Dataset ->
....

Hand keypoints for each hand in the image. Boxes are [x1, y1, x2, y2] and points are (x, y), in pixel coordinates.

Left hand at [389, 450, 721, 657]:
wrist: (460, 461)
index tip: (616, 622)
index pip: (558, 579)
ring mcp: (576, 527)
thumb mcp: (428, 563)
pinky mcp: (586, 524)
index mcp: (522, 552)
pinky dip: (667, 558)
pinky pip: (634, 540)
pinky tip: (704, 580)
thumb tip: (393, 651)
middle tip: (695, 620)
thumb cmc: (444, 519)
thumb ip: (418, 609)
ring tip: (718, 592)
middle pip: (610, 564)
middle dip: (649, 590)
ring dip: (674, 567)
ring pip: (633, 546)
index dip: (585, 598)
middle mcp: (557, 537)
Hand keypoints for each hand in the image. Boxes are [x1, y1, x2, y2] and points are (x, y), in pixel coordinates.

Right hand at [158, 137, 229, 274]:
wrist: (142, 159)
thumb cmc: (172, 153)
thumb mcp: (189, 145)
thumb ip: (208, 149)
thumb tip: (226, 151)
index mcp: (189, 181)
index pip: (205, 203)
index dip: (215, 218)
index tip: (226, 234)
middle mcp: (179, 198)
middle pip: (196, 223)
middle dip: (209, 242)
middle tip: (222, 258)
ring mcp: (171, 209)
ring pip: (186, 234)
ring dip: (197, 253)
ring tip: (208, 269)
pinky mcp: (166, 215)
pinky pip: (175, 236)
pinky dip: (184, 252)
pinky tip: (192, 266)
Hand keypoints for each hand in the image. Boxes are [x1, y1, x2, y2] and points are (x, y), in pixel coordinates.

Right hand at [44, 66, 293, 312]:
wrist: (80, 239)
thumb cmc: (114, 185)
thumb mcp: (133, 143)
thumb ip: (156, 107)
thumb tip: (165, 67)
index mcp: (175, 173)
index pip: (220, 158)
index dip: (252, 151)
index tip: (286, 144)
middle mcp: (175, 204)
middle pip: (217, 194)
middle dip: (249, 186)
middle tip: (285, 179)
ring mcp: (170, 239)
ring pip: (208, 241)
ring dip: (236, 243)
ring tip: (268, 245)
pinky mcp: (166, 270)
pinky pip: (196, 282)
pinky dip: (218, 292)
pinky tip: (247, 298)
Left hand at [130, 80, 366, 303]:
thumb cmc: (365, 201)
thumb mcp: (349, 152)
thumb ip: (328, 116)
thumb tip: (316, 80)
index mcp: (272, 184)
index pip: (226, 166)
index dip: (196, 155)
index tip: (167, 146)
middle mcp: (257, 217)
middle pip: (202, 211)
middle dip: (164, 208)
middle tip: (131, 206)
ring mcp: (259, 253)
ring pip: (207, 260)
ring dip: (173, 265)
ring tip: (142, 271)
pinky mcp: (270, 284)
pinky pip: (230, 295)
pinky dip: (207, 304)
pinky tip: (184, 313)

....

About this task -> Set down the entries above again, word for word.

Solution for this task ->
Hand keypoints for each hand in the image. Boxes are [x1, y1, x2, y2] and points are (x, y), in pixel coordinates.

Left hand at [389, 450, 721, 657]:
wrist: (460, 461)
index tip: (616, 622)
index pip: (558, 579)
ring mcp: (576, 527)
thumb mcp: (428, 563)
pinky mcp: (586, 524)
index mcp: (522, 552)
pinky dip: (667, 558)
pinky pip: (634, 540)
pinky tip: (704, 580)
thumb tip: (393, 651)
middle tip: (695, 620)
thumb cmc: (444, 519)
thumb ip: (418, 609)
ring tip: (718, 592)
middle pip: (610, 564)
middle dip: (649, 590)
ring dip: (674, 567)
ring pip: (633, 546)
index dip: (585, 598)
middle mcp: (557, 537)
Hand keypoints for each hand in the image. Boxes are [x1, y1, x2, y2] and points are (x, y), in pixel coordinates.

Right hand at [158, 137, 229, 274]:
wrist: (142, 159)
thumb cmc: (172, 153)
thumb mcp: (189, 145)
thumb ip: (208, 149)
thumb tip: (226, 151)
index mcp: (189, 181)
index pip: (205, 203)
index dip: (215, 218)
index tip: (226, 234)
middle mcp: (179, 198)
middle pip: (196, 223)
middle dip: (209, 242)
middle tip: (222, 258)
ring mcp: (171, 209)
ring pip: (186, 234)
ring dip: (197, 253)
ring tip: (208, 269)
pinky mcp: (166, 215)
pinky pip: (175, 236)
pinky dip: (184, 252)
pinky tip: (192, 266)
Hand keypoints for each hand in the image. Boxes are [x1, y1, x2, y2] and points are (x, y), in pixel coordinates.

Right hand at [44, 66, 293, 312]:
wrist: (80, 239)
thumb cmc: (114, 185)
thumb mcp: (133, 143)
thumb ip: (156, 107)
thumb tip: (165, 67)
index mcp: (175, 173)
index pip: (220, 158)
index dip: (252, 151)
index tip: (286, 144)
middle mcp: (175, 204)
middle pip: (217, 194)
middle dip: (249, 186)
middle tip: (285, 179)
ring mcp: (170, 239)
ring pip: (208, 241)
ring dip: (236, 243)
ring tip: (268, 245)
pinky mcp: (166, 270)
pinky pip: (196, 282)
pinky dip: (218, 292)
pinky tip: (247, 298)
Left hand at [130, 80, 366, 303]:
thumb cmc: (365, 201)
thumb mcp: (349, 152)
thumb ip: (328, 116)
thumb tip: (316, 80)
index mcp: (272, 184)
index pip: (226, 166)
index dip: (196, 155)
index tip: (167, 146)
middle mcp: (257, 217)
middle pip: (202, 211)
middle dip: (164, 208)
middle tip: (131, 206)
ring mcp: (259, 253)
ring pip: (207, 260)
ring dip: (173, 265)
ring tip: (142, 271)
pinky mcp: (270, 284)
pinky pip: (230, 295)
pinky dip: (207, 304)
pinky tip: (184, 313)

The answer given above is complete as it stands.